Bereits im Jahre 1937 war beschlossen worden, daß im Falle eines Krieges die Kabinettsminister und die Oberbefehlshaber der Armeeteile zusammen mit ihren Sachverständigen und Sekretären Quartiere erhalten müßten, die selbst gegen die schlimmste Entwicklung eines Luftkrieges sicher sein würden. Zu diesem Zweck wurde tief unter dem Herzen von West- minster eine stark gesicherte Flucht von Amtsräumen, Schlafzimmern, Konferenzzimmern und Kantinen angelegt, in der die Regierung im Notfall 14 Tage lang und auch noch länger eine Belagerung hätte durchstehen können.

Es war selbstverständlich, daß der Mann, der zum Wärter dieses gepanzerten Herzens der britischen Kriegsmaschinerie ausersehen wurde, von höchster Zuverlässigkeit sein und nicht geringen Takt und diplomatische Fähigkeiten besitzen mußte.

Mr. Rance ist 74 Jahre alt. Den ganzen Krieg hindurch erzählte er nicht einmal seinen erwachsenen Kindern von seiner Beschäftigung. Er gewöhnte es sich sogar an, selbst seine besten Freunde zu meiden, aus Angst, daß irgendeine zufällige Bemerkung seinerseits irgendeine Information enthalten könnte. Als Belohnung für diese eiserne Zuverlässigkeit besitzt er die persönliche Freundschaft Churchills. Um einen Eindruck von dem eigentümlichen unterirdischen Bau zu gewinnen, in dem er nun zehn Jahre seines Lebens verbracht hat, begleitet man ihn einmal im Geiste bei einem Besichtigungsgang. Wir betreten den Hauptbau und steigen zwei Steintreppen hinunter. Von diesen Treppen gehen keine Türen. Denn dieses ganze schützende Stockwerk bildet eine einzige feste Masse von Stahlträgern, Schienen und Beton. Schließlich erreicht man eine Tür und kommt durch sie zu einer zweiten, die an ein Schott in einem Schiff erinnert. Wenn man diese Tür passiert, so befindet man sich plötzlich in der eigenartigen, unverkennbaren Atmosphäre der „Geschichte”.

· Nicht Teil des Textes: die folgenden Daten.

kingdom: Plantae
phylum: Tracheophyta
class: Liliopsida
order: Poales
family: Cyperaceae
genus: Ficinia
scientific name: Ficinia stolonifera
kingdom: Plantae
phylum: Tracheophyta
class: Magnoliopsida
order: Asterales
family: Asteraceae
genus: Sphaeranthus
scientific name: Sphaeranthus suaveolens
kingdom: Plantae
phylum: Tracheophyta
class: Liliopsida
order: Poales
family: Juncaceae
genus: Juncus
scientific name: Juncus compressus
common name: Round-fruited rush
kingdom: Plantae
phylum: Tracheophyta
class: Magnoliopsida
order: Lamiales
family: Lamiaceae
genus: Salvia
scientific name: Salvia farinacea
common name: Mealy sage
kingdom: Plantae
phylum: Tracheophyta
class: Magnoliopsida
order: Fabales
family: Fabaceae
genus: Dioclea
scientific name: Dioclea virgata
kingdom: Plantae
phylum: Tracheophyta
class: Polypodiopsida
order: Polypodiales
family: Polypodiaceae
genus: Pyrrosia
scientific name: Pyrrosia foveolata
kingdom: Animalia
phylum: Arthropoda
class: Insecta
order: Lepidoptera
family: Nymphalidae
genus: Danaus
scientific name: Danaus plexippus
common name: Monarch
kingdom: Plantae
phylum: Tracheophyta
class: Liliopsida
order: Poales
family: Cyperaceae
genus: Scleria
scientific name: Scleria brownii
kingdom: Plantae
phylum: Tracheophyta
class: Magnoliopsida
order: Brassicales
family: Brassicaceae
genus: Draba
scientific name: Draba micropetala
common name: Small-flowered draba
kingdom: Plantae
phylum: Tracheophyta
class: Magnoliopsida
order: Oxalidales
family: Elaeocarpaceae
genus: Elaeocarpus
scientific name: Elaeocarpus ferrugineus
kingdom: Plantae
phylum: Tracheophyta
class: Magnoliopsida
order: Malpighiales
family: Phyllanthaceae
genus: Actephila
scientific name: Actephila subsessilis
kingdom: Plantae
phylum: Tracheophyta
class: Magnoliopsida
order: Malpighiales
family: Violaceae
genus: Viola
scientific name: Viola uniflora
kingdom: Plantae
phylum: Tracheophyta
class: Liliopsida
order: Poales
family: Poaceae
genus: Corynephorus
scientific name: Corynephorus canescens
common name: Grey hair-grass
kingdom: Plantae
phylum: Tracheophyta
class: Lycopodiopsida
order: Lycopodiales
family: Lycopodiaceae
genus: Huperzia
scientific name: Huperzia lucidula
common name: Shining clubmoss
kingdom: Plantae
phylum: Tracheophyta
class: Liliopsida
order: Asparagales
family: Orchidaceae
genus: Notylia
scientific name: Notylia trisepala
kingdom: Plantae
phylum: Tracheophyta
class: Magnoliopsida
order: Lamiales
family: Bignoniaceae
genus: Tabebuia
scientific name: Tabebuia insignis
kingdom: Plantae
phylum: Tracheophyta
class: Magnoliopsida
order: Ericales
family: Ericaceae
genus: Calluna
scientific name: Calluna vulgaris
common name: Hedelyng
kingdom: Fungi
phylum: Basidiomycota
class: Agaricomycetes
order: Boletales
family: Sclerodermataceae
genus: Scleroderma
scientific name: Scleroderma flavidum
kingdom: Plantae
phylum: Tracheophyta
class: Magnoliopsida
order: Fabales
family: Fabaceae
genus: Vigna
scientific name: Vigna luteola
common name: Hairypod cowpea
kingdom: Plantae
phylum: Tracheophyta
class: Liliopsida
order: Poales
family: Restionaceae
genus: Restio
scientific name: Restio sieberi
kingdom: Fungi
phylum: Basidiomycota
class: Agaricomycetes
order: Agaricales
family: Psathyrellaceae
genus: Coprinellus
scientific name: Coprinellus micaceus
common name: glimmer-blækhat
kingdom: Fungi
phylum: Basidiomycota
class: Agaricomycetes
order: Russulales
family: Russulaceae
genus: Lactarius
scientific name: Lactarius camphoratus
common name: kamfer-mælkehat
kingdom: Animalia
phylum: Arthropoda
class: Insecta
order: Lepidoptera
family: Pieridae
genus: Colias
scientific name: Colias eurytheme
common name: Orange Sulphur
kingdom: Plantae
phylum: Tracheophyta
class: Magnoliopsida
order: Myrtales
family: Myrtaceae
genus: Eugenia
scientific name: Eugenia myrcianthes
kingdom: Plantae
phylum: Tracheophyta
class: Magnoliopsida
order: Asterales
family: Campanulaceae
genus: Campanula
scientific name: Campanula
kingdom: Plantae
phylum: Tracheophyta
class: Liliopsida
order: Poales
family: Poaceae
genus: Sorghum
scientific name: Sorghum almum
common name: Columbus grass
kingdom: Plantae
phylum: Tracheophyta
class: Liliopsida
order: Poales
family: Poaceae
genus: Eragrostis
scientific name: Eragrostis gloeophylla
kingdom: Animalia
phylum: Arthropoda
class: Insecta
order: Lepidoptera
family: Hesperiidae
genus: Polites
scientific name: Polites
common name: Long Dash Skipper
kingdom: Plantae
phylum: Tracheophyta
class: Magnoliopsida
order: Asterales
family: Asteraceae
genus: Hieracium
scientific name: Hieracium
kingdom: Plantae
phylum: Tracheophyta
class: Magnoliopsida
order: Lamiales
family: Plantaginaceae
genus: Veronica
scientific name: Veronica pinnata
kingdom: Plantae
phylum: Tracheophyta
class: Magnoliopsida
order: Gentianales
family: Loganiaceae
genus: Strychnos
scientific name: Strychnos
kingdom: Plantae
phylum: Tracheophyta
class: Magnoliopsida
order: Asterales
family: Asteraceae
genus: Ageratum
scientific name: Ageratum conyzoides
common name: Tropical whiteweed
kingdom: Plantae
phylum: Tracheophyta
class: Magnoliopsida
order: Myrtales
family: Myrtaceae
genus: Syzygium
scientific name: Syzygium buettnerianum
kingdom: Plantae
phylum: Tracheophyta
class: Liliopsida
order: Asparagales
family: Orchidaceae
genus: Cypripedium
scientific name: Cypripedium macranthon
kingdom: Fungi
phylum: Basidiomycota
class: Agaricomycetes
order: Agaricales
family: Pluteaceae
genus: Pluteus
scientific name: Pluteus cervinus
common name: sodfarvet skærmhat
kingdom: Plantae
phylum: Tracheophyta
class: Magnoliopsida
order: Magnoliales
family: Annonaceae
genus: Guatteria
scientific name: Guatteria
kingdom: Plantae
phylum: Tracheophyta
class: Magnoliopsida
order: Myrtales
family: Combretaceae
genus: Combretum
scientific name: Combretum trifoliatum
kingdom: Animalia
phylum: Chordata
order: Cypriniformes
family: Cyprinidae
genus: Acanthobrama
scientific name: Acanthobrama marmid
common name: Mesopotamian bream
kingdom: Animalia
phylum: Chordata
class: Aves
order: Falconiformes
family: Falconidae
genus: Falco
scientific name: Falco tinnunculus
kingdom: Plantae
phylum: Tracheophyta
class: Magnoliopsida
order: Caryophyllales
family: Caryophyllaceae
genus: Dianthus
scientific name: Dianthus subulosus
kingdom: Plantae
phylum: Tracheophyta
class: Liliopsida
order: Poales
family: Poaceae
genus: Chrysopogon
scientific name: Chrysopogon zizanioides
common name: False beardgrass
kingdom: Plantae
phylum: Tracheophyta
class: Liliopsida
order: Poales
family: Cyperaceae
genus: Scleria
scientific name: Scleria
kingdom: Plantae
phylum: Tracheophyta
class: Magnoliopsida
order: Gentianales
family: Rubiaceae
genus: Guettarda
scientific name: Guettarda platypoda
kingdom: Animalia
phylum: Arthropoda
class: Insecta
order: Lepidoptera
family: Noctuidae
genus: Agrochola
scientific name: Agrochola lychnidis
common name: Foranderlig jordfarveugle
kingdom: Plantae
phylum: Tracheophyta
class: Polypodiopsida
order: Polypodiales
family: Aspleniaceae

Diese Atmosphäre wirkt ruhig und einigermaßen unirdisch. Die langen, von Säulen und scharlachrot gestrichenen Stahlträgern gestützten Galerien, das fast unhörbare Summen der Ventilatoren und das glänzende Messing auf den Uhren und verschiedenen Ausstattungsgegenständen erwecken den Eindruck, als ob man sich auf einem verlassenen Passagierschiff befände.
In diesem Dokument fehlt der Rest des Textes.